Junior Health Minister Kathleen Lynch said she was recommending the measure to the Government with the support of Health Minister Leo Varadkar.
The announcement came after a meeting of both ministers with senior HSE officials today.
It is alleged children attending the foster home at the centre of the controversy were physically and sexually abused.
However, placements continued to be made even after health officials were made aware of abuse concerns.
Some 47 children were placed there by the health services between 1983 and 1995.
One woman with profound intellectual disabilities, was allowed remain there for 20 years, is believed to have suffered severe neglect and sexual abuse.
“It is clear that there have been failures in protecting vulnerable people in our care,” said Ms Lynch.
“For a number of reasons, it has been difficult to establish the facts with certainty.
“This has been acknowledged and I am confident that through the Commission of Investigation we can resolve this.
“While this is very much in the public interest, it is also in the interest of those vulnerable people who are directly affected.”
Earlier, it emerged a senior garda had been tasked to examine allegations State employees may have acted in a criminal manner when placing vulnerable individuals with the foster family.
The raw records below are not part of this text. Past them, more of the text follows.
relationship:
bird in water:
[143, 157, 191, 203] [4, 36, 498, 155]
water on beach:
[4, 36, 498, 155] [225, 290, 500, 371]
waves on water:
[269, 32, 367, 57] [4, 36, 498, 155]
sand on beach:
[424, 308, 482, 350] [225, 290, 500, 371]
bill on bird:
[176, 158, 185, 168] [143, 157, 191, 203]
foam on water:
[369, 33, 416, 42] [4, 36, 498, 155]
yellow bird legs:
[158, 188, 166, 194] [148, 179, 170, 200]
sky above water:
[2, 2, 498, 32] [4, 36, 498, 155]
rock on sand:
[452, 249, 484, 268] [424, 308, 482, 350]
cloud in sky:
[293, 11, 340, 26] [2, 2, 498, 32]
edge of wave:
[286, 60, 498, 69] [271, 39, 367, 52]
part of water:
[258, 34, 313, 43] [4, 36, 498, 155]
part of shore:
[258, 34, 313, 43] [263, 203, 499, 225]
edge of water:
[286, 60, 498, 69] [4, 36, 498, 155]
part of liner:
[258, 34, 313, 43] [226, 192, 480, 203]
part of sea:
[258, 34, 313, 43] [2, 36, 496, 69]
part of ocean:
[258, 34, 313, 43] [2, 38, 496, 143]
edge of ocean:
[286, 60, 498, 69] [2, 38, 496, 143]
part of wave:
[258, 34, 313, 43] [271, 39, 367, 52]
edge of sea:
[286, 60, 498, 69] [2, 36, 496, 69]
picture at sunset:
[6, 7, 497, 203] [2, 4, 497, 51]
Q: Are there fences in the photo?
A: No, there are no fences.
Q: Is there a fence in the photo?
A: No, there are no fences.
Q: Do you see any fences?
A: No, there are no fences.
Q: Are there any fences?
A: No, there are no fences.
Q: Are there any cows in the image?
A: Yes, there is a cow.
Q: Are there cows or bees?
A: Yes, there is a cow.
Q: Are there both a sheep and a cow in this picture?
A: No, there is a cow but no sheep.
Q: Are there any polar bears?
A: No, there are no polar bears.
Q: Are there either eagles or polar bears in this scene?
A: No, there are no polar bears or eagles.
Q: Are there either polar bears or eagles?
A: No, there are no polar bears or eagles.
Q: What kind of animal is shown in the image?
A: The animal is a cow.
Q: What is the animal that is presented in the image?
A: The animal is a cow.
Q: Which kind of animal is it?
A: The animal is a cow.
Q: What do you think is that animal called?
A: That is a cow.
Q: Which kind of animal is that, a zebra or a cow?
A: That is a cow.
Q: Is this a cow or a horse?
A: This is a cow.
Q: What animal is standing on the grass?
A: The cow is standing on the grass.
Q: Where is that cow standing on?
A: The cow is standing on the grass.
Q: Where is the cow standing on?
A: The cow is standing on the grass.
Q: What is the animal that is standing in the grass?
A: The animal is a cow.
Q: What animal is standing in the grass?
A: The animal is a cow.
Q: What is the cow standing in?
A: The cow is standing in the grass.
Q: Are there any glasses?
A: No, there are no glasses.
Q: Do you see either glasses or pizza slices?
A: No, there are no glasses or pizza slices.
The examination was confirmed by Garda Commissioner Noirin O’Sullivan in a letter to the Dail Public Accounts Committee (PAC).
It is to be carried out by the Deputy Commissioner for Operations, John Twomey.
The move came after the PAC referred a report commissioned by the HSE to the commissioner.
Last week the PAC wrote to the commissioner, requesting an investigation into “the actions of State employees, which the committee believes may constitute potential criminal conduct, in placing vulnerable individuals with this foster family”.
It is claimed State employees allowed the placements despite “internal concerns raised by social workers and the receipt of information on the foster family from authorities in the UK”.
It is also claimed the State employees allowed vulnerable adults remain in the care of the foster family, despite being made aware of these concerns.